Closeness and Residual Closeness of Harary Graphs
For graph theorists and network analysts, this work offers closed-form expressions for two vulnerability parameters on a specific class of graphs, but it is an incremental contribution as it applies existing definitions to a known graph family.
This paper computes the closeness and vertex residual closeness parameters for Harary graphs, which are k-connected graphs with minimal edges. The results provide exact formulas for these vulnerability metrics.

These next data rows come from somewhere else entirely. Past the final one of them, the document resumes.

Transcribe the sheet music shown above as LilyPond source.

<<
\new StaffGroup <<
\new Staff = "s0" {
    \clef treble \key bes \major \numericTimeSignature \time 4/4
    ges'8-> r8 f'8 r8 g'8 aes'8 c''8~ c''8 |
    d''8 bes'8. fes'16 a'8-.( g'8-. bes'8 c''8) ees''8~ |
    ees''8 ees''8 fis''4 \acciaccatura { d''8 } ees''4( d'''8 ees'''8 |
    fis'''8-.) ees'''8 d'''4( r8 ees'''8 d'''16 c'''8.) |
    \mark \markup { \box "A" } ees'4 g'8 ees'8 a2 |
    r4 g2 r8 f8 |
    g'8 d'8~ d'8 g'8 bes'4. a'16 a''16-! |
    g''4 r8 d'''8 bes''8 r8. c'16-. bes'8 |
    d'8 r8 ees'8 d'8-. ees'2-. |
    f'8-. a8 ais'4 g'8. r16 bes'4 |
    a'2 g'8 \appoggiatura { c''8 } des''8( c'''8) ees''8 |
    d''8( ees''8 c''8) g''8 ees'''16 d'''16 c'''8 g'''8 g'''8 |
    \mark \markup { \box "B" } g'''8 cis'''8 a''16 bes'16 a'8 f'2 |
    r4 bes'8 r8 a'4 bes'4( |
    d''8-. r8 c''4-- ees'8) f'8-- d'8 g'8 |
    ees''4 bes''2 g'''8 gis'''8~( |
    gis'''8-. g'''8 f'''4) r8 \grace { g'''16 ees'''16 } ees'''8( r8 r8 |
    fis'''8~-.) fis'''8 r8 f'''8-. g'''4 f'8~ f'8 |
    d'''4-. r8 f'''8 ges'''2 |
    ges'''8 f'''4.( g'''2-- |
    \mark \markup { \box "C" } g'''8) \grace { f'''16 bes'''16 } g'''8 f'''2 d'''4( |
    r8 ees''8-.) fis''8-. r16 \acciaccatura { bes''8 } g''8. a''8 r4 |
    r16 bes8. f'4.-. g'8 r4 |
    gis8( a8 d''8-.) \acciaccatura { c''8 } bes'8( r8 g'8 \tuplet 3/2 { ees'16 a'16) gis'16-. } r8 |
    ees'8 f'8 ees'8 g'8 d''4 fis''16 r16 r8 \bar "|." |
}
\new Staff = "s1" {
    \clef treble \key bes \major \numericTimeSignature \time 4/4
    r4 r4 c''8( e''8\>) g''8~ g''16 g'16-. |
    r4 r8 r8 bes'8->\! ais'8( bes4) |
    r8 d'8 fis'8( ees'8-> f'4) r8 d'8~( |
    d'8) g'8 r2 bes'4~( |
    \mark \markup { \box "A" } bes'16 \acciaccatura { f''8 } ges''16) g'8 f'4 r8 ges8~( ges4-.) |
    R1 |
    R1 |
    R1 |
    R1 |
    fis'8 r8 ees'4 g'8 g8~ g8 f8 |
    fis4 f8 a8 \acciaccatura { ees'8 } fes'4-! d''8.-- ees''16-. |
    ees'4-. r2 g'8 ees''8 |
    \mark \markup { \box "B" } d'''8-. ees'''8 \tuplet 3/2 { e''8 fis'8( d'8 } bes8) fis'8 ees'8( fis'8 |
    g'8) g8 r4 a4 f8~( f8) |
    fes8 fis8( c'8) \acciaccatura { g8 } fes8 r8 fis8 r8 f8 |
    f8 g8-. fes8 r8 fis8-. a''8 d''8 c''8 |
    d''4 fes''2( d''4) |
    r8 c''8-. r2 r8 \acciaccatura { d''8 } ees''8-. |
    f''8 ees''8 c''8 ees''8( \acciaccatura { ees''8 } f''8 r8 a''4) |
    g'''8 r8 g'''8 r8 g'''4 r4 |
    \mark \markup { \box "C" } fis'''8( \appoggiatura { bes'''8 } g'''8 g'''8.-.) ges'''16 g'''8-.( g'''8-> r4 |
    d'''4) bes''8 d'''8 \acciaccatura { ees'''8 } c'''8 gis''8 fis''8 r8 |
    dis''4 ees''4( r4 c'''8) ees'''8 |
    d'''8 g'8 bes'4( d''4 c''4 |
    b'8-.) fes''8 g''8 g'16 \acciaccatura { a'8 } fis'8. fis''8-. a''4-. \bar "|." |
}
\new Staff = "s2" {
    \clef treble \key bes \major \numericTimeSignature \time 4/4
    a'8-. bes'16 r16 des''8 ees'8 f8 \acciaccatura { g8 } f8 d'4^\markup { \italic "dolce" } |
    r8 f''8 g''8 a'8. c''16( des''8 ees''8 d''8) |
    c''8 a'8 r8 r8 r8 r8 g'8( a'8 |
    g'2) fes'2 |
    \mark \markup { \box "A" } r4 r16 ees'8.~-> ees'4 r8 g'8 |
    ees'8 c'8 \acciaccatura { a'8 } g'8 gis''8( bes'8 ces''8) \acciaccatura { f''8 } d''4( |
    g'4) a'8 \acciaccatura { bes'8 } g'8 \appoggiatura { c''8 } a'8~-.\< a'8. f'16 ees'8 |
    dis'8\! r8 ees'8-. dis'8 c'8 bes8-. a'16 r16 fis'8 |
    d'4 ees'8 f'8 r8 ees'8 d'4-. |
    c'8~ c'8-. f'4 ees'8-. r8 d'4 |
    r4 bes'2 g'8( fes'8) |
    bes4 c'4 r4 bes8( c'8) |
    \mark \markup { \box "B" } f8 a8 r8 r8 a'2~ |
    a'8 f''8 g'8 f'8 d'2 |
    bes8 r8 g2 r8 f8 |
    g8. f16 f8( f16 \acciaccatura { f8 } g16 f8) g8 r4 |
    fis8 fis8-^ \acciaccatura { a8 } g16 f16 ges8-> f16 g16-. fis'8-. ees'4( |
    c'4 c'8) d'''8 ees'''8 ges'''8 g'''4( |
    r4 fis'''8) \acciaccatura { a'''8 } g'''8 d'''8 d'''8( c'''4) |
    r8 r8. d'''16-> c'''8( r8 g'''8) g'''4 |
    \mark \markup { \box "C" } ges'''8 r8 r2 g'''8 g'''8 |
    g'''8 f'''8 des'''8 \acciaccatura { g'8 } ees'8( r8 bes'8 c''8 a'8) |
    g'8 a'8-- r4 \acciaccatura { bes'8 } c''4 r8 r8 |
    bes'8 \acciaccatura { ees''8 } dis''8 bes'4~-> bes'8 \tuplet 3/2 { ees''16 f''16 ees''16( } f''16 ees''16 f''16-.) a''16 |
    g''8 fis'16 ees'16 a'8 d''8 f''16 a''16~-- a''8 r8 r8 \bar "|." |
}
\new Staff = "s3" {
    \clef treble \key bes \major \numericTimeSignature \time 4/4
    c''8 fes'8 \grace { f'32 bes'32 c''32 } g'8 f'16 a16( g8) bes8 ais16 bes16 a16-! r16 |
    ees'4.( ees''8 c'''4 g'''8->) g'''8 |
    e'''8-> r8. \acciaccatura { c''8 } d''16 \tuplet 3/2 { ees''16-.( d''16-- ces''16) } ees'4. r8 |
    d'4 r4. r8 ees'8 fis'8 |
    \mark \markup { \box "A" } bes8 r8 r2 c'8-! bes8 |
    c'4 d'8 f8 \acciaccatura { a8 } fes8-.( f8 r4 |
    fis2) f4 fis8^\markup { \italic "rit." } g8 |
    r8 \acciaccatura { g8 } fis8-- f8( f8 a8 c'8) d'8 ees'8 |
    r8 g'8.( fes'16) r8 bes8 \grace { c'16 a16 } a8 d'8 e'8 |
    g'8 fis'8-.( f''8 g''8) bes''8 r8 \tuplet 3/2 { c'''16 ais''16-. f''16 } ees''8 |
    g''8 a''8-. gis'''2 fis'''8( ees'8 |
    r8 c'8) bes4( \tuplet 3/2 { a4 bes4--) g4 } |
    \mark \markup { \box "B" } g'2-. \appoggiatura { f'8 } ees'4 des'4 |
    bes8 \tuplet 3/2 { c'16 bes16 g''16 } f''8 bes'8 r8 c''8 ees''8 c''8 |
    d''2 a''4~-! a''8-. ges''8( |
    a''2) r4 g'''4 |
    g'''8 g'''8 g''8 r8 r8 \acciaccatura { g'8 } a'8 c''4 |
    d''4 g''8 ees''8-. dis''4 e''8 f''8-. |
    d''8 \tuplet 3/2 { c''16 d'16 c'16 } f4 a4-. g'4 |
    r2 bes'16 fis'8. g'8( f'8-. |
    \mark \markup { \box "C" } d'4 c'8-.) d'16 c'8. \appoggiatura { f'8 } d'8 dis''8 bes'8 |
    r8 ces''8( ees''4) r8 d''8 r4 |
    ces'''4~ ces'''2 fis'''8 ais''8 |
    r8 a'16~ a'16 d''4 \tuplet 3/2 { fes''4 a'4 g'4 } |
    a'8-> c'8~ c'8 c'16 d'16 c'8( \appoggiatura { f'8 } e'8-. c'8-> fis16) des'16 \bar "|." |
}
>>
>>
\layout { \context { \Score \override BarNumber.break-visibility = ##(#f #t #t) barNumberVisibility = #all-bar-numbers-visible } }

Analysis of a network in terms of vulnerability is one of the most significant problems. Graph theory serves as a valuable tool for solving complex network problems, and there exist numerous graph-theoretic parameters to analyze the system's stability. Among these parameters, the closeness parameter stands out as one of the most commonly used vulnerability metrics. Its definition has evolved to enhance the ease of formulation and applicability to disconnected structures. Furthermore, based on the closeness parameter, vertex residual closeness, which is a newer and more sensitive parameter compared to other existing parameters, has been introduced as a new graph vulnerability index by Dangalchev. In this study, the outcomes of the closeness and vertex residual closeness parameters in Harary Graphs have been examined. Harary Graphs are well-known constructs that are distinguished by having $n$ vertices that are $k$-connected with the least possible number of edges.